Personally, I think the O.T. story is a corruption of the true spiritual teaching tale. The real tale goes as follows:
In the beginning, the many tribes of men were unable to understand each other as languages were many. Consequently, men were in perpetual conflict over land and women. So the Lord settled the many tribes together on the plane of Shinar, making sure each group had the land and the women needed. The Lord sent to each group an angel who could converse in their language. Using such intermediaries, the Lord instructed all the adult males and females to work together in unity so to build a great ziggurat to heaven. Moreover, such ziggurat was to contain one window for each adult man and woman. As the tower grew in height, so did the comradery of the builders.
And as the Lord commanded, so it was done.
One day, the tower was high enough. And the Lord commanded the angels to place each man and woman behind his or her window so they could gaze out upon the plain below, a plain stretching far beyond imagination. And then, the Lord commanded the angels to write upon clay tablets the visions that each person described gazing out his or her window. After such task was accomplished, the people left the ziggurat and returned to the plain. The Lord commanded that the clay tablets were to remain within the ziggurat, for in truth it was built to be a grand library.
Then, the Lord commanded the Most High Archangel Gabriel to proclaim, “Children, by nature you speak different languages and have different customs, and so you fight with each other. Your Lord commanded you to build this great library and you did as you were told. If someday, you choose to come together as one grand family and be with your Lord, then, go into the library and read the many clay tablets residing within. For by reading and contemplation, you will see that each person’s view of the plain of Shinar was mainly illusion, but all possess a ray of real truth. If you read and contemplate, your minds will remove what is false and retain what is true; then, you understand the Lord’s plan and wishes. You shall all speak on language, the language of the angels.”[1]
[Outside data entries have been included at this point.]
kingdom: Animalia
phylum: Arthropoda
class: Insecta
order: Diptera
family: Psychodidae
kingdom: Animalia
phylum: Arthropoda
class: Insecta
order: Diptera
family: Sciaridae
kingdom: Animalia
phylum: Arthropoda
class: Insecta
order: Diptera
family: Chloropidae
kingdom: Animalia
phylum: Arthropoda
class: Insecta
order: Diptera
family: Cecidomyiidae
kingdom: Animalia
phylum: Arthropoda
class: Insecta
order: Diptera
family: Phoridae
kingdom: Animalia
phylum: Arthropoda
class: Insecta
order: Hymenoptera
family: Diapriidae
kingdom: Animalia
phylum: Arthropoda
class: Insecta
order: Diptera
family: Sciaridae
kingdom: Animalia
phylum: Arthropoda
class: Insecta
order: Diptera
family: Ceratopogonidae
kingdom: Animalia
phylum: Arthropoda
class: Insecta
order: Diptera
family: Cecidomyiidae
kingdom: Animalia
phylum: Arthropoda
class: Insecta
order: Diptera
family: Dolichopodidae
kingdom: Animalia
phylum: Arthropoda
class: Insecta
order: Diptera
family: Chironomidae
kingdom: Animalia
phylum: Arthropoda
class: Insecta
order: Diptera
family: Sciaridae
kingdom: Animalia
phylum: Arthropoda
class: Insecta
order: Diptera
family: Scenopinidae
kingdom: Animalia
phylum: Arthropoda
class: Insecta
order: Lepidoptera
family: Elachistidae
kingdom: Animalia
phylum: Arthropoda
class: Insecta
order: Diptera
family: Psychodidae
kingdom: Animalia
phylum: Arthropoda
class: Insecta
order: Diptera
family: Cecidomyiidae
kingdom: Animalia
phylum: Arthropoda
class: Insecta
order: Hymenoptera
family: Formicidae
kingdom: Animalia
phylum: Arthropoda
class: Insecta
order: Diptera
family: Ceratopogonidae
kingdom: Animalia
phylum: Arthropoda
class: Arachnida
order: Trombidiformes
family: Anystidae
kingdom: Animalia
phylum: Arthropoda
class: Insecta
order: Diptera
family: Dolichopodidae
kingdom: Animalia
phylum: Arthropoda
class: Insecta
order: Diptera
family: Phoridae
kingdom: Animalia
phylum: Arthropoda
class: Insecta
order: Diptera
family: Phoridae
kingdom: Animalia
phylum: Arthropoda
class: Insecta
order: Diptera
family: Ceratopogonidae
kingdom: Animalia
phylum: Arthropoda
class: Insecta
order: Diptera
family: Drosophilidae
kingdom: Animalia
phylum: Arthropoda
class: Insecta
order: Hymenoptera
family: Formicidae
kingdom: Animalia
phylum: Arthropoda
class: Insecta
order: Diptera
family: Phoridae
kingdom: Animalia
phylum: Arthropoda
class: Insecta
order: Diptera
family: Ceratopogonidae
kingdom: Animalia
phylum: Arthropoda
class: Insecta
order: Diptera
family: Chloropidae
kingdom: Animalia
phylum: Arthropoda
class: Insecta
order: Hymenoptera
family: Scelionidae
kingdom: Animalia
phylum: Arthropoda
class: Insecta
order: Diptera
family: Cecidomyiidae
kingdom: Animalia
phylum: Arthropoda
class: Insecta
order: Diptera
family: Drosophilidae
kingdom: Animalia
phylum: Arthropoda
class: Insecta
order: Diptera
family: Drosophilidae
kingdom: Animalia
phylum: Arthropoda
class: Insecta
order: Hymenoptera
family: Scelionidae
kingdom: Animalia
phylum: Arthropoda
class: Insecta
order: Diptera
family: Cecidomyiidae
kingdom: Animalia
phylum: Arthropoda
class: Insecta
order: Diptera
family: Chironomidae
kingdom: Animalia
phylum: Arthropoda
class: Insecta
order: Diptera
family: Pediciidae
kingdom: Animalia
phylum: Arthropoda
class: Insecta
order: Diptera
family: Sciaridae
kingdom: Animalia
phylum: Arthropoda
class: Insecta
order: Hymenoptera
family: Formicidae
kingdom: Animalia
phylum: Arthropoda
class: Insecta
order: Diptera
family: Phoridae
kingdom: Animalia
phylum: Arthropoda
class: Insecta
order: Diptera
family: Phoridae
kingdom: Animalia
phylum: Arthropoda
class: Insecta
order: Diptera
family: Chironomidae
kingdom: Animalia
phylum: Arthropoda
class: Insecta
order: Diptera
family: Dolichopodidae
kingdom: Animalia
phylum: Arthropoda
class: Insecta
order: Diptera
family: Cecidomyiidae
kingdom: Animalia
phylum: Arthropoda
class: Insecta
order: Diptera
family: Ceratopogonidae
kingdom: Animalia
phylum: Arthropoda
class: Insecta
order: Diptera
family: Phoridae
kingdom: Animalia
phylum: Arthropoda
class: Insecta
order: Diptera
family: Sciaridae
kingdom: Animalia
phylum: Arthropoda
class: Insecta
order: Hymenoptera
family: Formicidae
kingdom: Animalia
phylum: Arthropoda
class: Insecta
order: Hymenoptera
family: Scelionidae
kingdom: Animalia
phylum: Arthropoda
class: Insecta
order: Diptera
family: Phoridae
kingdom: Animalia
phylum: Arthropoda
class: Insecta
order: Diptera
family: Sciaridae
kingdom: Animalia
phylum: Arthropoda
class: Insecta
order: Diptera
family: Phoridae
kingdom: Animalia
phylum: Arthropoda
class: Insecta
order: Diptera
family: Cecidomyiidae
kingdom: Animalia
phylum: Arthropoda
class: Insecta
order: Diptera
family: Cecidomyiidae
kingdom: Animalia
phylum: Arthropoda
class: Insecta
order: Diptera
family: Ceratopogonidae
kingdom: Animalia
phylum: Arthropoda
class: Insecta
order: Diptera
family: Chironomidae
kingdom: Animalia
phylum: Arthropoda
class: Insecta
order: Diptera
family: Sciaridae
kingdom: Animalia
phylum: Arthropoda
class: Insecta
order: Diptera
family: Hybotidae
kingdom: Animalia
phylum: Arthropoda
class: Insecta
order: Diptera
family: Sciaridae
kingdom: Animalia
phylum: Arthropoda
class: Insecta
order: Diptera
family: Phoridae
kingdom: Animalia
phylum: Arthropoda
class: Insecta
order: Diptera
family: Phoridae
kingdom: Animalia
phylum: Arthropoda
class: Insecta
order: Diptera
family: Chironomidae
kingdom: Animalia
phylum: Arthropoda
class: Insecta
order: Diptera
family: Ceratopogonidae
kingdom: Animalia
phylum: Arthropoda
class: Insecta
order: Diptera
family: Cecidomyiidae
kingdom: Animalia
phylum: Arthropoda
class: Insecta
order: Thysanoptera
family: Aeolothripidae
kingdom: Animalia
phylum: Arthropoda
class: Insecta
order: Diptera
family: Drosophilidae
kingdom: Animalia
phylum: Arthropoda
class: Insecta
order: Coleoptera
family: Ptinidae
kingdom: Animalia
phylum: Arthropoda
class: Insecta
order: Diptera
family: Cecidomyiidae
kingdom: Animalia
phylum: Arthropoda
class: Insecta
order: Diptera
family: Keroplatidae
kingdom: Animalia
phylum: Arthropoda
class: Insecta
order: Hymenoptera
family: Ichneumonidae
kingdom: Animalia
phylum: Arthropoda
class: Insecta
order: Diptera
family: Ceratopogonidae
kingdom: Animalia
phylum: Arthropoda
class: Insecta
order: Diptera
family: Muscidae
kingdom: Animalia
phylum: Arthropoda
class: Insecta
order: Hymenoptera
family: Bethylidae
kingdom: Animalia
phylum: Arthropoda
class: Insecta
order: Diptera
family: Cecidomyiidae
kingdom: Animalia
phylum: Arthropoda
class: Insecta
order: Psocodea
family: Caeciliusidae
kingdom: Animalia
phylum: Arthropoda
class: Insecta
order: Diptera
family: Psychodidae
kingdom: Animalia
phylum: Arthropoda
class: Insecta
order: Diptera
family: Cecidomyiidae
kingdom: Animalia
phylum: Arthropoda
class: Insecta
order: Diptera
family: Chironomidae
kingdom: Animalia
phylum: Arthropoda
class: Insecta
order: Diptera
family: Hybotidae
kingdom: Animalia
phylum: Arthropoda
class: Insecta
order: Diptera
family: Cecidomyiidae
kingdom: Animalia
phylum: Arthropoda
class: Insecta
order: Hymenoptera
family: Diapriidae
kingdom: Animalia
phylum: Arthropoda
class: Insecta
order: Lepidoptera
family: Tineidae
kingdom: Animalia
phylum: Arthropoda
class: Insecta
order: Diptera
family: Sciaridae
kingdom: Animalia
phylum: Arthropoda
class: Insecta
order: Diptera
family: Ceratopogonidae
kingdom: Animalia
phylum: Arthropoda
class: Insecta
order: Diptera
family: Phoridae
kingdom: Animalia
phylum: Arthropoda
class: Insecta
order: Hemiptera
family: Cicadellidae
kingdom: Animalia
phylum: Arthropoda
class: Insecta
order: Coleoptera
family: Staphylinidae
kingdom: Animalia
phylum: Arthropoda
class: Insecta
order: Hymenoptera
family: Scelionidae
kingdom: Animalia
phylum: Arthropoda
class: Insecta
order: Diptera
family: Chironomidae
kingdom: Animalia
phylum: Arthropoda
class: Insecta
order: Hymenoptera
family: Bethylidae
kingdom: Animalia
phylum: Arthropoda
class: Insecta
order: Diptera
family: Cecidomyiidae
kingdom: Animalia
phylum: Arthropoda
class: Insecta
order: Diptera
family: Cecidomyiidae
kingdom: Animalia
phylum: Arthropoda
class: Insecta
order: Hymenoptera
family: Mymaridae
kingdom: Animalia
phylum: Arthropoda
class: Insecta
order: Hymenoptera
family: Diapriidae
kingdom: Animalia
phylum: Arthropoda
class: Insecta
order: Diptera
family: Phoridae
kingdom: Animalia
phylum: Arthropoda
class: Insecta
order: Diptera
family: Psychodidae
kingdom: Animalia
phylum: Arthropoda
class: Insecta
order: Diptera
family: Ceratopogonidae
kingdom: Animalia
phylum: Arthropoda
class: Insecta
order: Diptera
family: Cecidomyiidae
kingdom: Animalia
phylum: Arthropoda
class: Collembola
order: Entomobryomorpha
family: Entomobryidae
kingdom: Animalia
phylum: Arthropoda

Moreover, the true tale of the Tower of Babel moves us beyond the ‘the law of the excluded middle’ and into a more user friendly logic system consistent with the operational rules of neuronal circuits of the brain. In the neuronal-based system, both linear causality and associative causality are allowed, i.e.,
God is finite,
God is not finite,
God is both finite and not finite,
God is neither finite nor not finite.
Comes X, comes Y,
Goes X, goes Y,
With X is Y,
Without X is without Y.
Tomorrow, we continue on our journey to the Most High.
[1] This capacity of an apparatus to receive and filter incoming electrical signals, so to remove extraneous, random, electrical noise (untruths), leaving only the intended signal (truth) is called signal-noise averaging. Medical scientists will stimulate and measure the electrical output from a region of the brain, repetitively, and then average the signals so to cancel the noise and tell what is happening in that region of the brain.
Studies conducted by the Institute have shown that the human brain is an excellent signal-noise averaging device. Moreover, brains can be trained to accomplish effective signal-noise averaging using cognitive-affective mental content so to sort fact from fiction.